**Request**
Show every line of the data that includes the word "квест".

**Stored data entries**
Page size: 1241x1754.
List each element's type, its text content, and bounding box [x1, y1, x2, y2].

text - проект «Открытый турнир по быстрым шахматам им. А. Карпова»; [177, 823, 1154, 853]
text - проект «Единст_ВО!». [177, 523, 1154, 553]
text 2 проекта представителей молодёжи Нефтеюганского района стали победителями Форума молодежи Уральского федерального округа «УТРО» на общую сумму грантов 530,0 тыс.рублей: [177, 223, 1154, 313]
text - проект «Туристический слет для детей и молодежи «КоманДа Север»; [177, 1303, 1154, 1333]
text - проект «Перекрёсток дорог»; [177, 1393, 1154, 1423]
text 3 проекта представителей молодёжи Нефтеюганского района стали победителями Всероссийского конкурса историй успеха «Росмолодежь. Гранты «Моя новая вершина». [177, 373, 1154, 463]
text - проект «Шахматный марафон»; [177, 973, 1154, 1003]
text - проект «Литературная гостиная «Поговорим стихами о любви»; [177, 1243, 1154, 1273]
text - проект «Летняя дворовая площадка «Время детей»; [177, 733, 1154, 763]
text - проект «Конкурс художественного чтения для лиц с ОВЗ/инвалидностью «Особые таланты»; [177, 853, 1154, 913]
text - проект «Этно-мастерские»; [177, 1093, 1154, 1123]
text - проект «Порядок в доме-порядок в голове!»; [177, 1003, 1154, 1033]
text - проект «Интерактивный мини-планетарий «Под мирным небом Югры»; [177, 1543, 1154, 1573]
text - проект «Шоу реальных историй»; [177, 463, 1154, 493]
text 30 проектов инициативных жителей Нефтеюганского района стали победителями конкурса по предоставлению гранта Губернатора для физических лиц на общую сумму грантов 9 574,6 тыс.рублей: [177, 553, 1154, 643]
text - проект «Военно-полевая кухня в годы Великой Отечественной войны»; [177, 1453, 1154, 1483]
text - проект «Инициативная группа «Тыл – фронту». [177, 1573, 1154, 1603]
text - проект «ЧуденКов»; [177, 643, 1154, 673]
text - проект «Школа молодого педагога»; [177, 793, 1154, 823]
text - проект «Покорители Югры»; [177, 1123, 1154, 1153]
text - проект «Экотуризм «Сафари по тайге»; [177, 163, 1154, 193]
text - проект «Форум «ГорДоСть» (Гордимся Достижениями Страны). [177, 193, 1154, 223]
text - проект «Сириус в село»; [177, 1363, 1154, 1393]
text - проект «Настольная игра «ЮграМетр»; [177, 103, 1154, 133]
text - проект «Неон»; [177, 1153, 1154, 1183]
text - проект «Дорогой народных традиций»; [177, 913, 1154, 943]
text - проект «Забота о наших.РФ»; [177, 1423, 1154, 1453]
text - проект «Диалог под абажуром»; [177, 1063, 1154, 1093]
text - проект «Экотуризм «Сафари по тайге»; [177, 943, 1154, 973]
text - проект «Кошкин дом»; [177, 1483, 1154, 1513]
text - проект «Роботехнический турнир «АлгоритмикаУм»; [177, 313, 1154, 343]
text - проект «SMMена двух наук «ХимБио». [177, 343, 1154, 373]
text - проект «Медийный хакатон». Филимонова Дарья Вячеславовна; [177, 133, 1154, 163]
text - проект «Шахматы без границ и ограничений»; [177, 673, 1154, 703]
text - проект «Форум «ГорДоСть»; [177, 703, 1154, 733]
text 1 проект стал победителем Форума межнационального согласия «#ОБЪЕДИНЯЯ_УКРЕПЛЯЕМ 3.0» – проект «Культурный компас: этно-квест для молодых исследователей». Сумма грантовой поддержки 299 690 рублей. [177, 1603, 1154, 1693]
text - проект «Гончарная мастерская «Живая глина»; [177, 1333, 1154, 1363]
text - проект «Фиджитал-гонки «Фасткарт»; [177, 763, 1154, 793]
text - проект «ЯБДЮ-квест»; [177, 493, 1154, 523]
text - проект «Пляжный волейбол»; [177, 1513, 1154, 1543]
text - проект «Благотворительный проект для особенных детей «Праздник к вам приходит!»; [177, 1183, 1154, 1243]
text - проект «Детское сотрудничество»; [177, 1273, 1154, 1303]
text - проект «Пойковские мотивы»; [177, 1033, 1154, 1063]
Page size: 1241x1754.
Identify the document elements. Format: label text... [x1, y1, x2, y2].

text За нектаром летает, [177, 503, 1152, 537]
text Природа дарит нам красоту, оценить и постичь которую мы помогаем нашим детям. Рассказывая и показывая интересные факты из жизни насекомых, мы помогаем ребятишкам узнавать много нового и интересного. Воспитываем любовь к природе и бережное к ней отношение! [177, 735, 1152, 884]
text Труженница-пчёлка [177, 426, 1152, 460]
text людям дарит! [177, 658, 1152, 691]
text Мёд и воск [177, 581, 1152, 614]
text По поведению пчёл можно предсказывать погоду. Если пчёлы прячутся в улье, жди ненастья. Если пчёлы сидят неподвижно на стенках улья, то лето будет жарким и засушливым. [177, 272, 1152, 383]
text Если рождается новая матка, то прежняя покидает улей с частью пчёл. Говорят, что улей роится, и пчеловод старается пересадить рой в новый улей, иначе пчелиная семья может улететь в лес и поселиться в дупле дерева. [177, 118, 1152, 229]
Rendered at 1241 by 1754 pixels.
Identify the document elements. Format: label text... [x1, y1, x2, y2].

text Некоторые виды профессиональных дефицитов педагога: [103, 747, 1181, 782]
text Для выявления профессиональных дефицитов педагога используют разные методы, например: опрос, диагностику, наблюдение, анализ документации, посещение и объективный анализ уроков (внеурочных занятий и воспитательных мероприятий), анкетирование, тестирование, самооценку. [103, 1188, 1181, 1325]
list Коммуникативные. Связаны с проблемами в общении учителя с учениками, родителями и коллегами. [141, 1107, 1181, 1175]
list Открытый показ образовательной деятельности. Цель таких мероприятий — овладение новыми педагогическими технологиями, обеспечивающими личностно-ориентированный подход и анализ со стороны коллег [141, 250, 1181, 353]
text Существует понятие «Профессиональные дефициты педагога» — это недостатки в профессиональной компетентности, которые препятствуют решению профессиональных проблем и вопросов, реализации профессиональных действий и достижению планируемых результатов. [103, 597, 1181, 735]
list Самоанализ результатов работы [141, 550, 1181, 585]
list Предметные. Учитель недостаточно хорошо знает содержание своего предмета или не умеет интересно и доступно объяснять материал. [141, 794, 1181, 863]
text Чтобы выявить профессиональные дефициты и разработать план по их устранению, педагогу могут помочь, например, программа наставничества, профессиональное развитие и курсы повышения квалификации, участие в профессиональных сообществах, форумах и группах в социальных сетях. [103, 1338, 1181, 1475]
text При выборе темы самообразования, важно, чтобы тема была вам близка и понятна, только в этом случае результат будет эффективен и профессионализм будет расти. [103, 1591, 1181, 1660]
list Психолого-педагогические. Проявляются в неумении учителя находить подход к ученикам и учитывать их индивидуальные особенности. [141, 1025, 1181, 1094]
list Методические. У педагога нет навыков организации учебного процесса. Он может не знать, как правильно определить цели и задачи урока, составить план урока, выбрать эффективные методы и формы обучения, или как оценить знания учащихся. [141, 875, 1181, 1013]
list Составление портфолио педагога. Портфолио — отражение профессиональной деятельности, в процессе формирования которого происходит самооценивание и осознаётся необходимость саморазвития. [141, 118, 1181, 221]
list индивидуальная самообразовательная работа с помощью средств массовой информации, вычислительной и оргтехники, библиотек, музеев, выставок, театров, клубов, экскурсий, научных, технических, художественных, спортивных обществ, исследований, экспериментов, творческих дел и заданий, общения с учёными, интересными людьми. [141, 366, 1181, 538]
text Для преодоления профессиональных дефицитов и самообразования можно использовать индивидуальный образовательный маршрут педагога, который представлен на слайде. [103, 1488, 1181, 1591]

**Result of this task**
text 1 проект стал победителем Форума межнационального согласия «#ОБЪЕДИНЯЯ_УКРЕПЛЯЕМ 3.0» – проект «Культурный компас: этно-квест для молодых исследователей». Сумма грантовой поддержки 299 690 рублей. [177, 1603, 1154, 1693]
text - проект «ЯБДЮ-квест»; [177, 493, 1154, 523]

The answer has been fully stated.